▶ _Exercise instructions_
All entries must be extracted exactly, with nothing added or dropped.

▶ _Entries supplied_
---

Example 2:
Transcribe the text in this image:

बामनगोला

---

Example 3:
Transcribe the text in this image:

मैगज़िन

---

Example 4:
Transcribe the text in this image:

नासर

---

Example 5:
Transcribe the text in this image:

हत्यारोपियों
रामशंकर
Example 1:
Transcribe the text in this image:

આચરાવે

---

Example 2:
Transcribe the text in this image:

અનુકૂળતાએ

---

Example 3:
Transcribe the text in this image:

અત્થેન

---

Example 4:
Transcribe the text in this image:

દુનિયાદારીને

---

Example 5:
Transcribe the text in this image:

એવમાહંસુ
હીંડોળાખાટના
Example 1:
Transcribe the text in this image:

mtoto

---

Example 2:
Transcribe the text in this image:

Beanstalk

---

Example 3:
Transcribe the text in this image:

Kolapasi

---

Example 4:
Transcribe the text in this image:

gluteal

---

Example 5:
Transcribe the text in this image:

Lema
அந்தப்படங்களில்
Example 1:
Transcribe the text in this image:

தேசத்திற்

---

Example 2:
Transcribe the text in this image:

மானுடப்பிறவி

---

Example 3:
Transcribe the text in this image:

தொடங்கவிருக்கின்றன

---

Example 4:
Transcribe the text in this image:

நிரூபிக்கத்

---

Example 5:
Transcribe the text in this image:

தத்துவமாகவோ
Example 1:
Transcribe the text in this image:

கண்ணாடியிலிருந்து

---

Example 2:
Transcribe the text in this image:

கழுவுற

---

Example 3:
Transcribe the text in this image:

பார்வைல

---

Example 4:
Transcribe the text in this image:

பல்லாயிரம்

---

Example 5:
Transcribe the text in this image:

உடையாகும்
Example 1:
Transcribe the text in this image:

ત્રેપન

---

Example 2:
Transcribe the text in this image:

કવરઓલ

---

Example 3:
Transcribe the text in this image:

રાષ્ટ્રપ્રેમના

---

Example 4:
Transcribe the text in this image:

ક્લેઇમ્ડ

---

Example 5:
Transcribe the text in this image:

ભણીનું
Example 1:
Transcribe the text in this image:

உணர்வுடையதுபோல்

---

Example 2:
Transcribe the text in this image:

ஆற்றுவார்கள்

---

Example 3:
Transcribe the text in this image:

▶ _Response area_
---

Example 2:
Transcribe the text in this image:

बामनगोला

---

Example 3:
Transcribe the text in this image:

मैगज़िन

---

Example 4:
Transcribe the text in this image:

नासर

---

Example 5:
Transcribe the text in this image:

हत्यारोपियों
रामशंकर
Example 1:
Transcribe the text in this image:

આચરાવે

---

Example 2:
Transcribe the text in this image:

અનુકૂળતાએ

---

Example 3:
Transcribe the text in this image:

અત્થેન

---

Example 4:
Transcribe the text in this image:

દુનિયાદારીને

---

Example 5:
Transcribe the text in this image:

એવમાહંસુ
હીંડોળાખાટના
Example 1:
Transcribe the text in this image:

mtoto

---

Example 2:
Transcribe the text in this image:

Beanstalk

---

Example 3:
Transcribe the text in this image:

Kolapasi

---

Example 4:
Transcribe the text in this image:

gluteal

---

Example 5:
Transcribe the text in this image:

Lema
அந்தப்படங்களில்
Example 1:
Transcribe the text in this image:

தேசத்திற்

---

Example 2:
Transcribe the text in this image:

மானுடப்பிறவி

---

Example 3:
Transcribe the text in this image:

தொடங்கவிருக்கின்றன

---

Example 4:
Transcribe the text in this image:

நிரூபிக்கத்

---

Example 5:
Transcribe the text in this image:

தத்துவமாகவோ
Example 1:
Transcribe the text in this image:

கண்ணாடியிலிருந்து

---

Example 2:
Transcribe the text in this image:

கழுவுற

---

Example 3:
Transcribe the text in this image:

பார்வைல

---

Example 4:
Transcribe the text in this image:

பல்லாயிரம்

---

Example 5:
Transcribe the text in this image:

உடையாகும்
Example 1:
Transcribe the text in this image:

ત્રેપન

---

Example 2:
Transcribe the text in this image:

કવરઓલ

---

Example 3:
Transcribe the text in this image:

રાષ્ટ્રપ્રેમના

---

Example 4:
Transcribe the text in this image:

ક્લેઇમ્ડ

---

Example 5:
Transcribe the text in this image:

ભણીનું
Example 1:
Transcribe the text in this image:

உணர்வுடையதுபோல்

---

Example 2:
Transcribe the text in this image:

ஆற்றுவார்கள்

---

Example 3:
Transcribe the text in this image:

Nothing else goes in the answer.